Transcribe the lines below word for word, leaving out the pictures.
————————
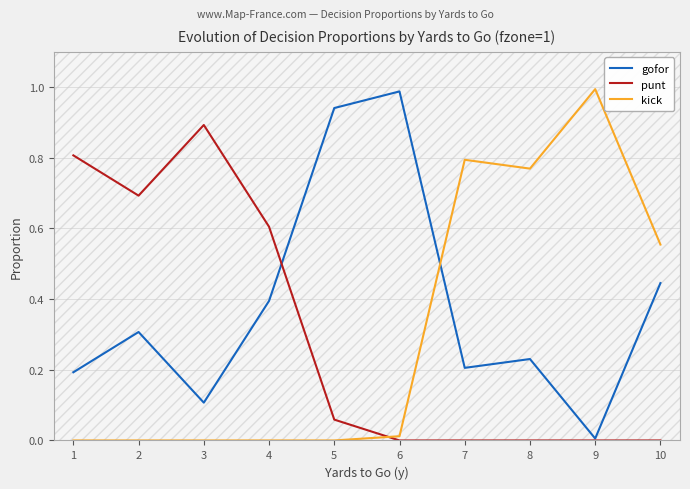

Where is the first local minimum for punt?

2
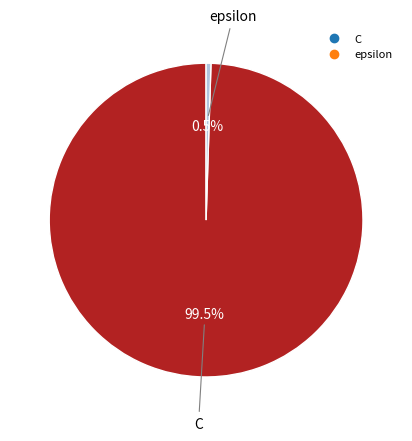

How many segments does this pie chart have?

2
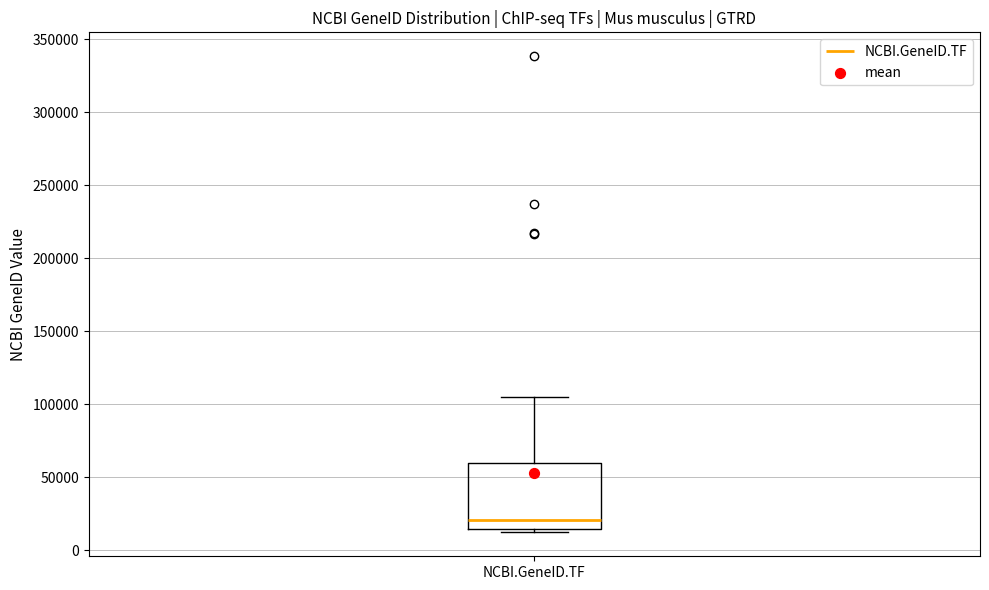

Read this box plot against the y-axis: the position of the median line, the range covered by the box, and the ends of both whiskers. The values are not printed on the chart, so give them approximately, as read against the axis.

median 20000, box 15000 to 60000, whiskers 10000 to 105000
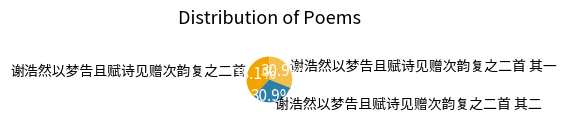

The 谢浩然以梦告且赋诗见赠次韵复之二首 slice represents 29% of the pie. True or false?

False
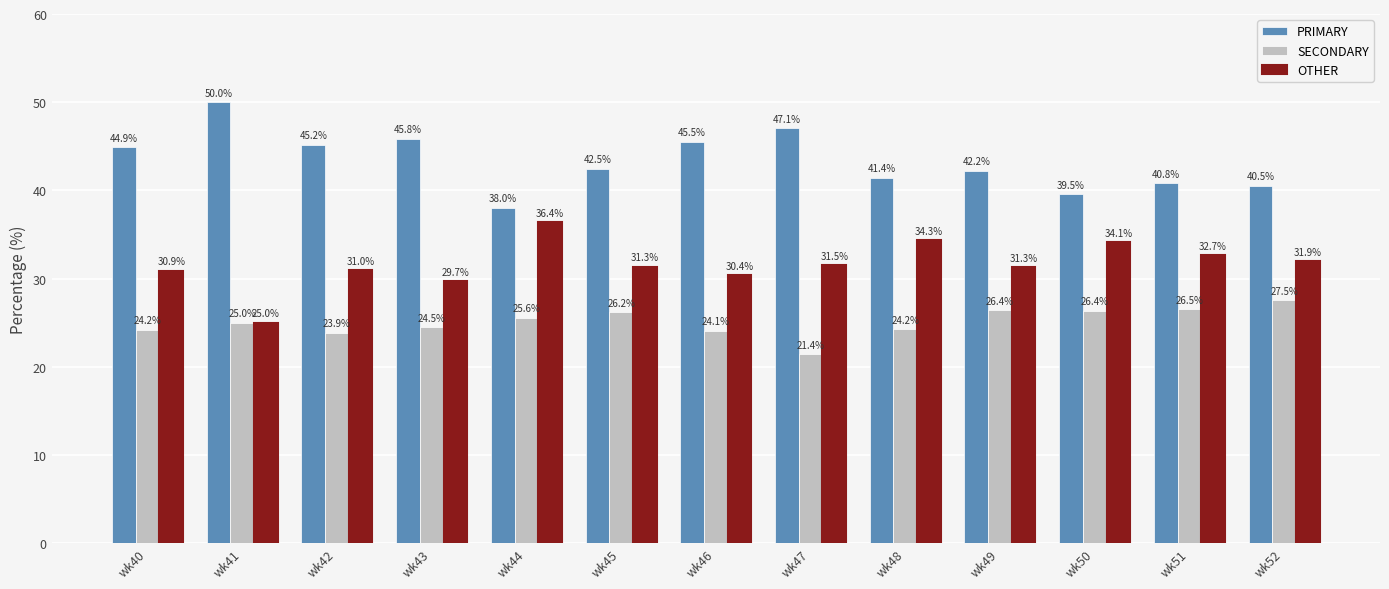

What is the lowest value of the OTHER series?

25.0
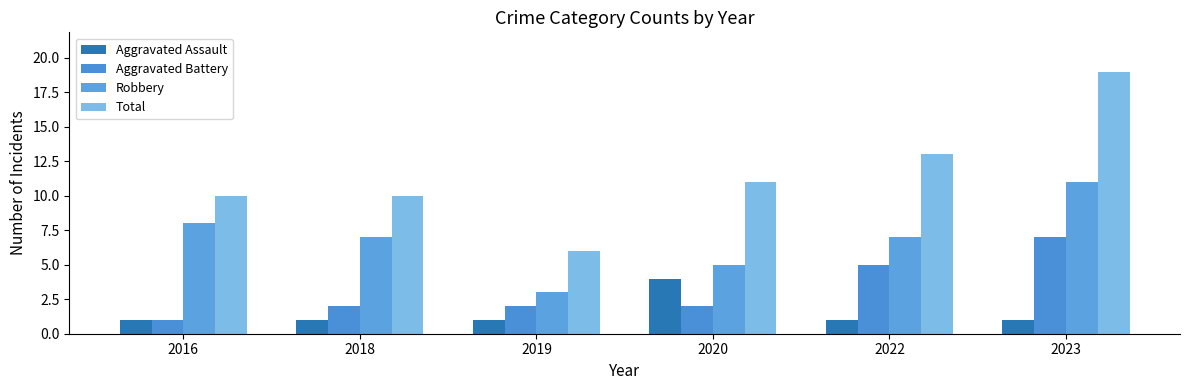

At 2022, list the series in order from largest to smallest.

Total, Robbery, Aggravated Battery, Aggravated Assault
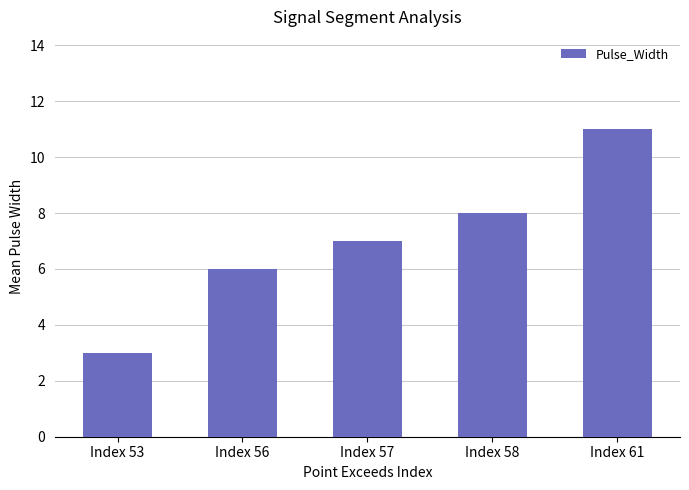

What is the sum of the values at Index 57 and Index 53?

10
————————
Task result —
Where is the first local minimum for punt?

2

How many segments does this pie chart have?

2

Read this box plot against the y-axis: the position of the median line, the range covered by the box, and the ends of both whiskers. The values are not printed on the chart, so give them approximately, as read against the axis.

median 20000, box 15000 to 60000, whiskers 10000 to 105000

The 谢浩然以梦告且赋诗见赠次韵复之二首 slice represents 29% of the pie. True or false?

False

What is the lowest value of the OTHER series?

25.0

At 2022, list the series in order from largest to smallest.

Total, Robbery, Aggravated Battery, Aggravated Assault

What is the sum of the values at Index 57 and Index 53?

10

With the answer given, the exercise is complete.